MCP registry helpers
punk.mcp covers the small SDK surface for external MCP servers used by workflow tool_call nodes:
await punk.mcp.listServers();
await punk.mcp.createServer({
name: "internal-tools",
transport: "http",
url: "https://mcp.example.com/mcp",
headers: { Authorization: "cred:cred_123" }
});
await punk.mcp.testServer("mcp_123");
Registry mutations are admin-only. cred:<id> values resolve stored credentials at connect time.
Prompt ingest
ingestPrompt(source, prompt, opts?): Promise<{ runId: string }>
POST /api/v1/ingest/prompt. Side-loads an externally handled prompt as a completed observed run, useful for Claude Code hooks or other interfaces where Punk observes and audits work it did not execute directly.
await punk.ingestPrompt("claude-code", prompt, {
sessionId: "local-session",
metadata: { project: "support" }
});
Tool-result cache (low level)
traceTool calls these for you; they're public for manual integration.
toolCacheCheck(toolName: string, args: unknown): Promise<{ hit: boolean; result?: unknown }>
POST /api/v1/tool-cache/check with { toolName, subject, args }. Never throws. Any failure returns { hit: false }.

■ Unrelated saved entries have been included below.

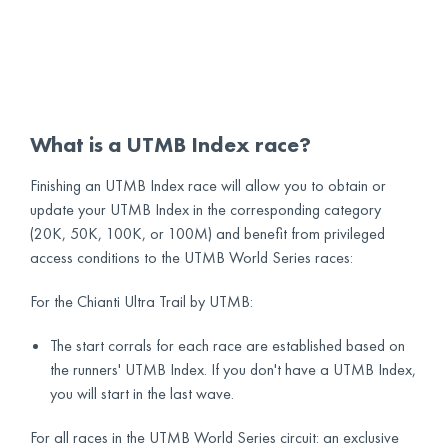
What is a UTMB Index race?
Finishing an UTMB Index race will allow you to obtain or
update your UTMB Index in the corresponding category
(20K, 50K, 100K, or 100M) and benefit from privileged
access conditions to the UTMB World Series races:
For the Chianti Ultra Trail by UTMB:
The start corrals for each race are established based on
the runners' UTMB Index. If you don't have a UTMB Index,
you will start in the last wave.
For all races in the UTMB World Series circuit: an exclusive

toolCacheStore(toolName: string, args: unknown, result: unknown, ttlSeconds?: number): Promise<void>
POST /api/v1/tool-cache/store with { toolName, subject, args, result, ttlSeconds }. Never throws. Caching is an optimization, not a failure mode.
Error behavior summary
| Surface | On failure |
|---|---|
chat, trace, feedback, fetchSom, web sessions, MCP helpers, prompt ingest, all read APIs, learningTick, promoteArtifact | throws Error("Punk API <METHOD> <path> failed: <status> <statusText>"), with the first 500 chars of the response body appended |
Tracing inside traceTool | swallowed; the tool call succeeds untraced |
toolCacheCheck | degrades to { hit: false } |
toolCacheStore | swallowed |
def.execute inside a traced tool | propagates unchanged |
There are no retries in the SDK; the gateway is local-first and the router fails open server-side.
Properties
punk.baseUrl, punk.app, punk.agent, punk.subject are readable on the instance. The API key is private.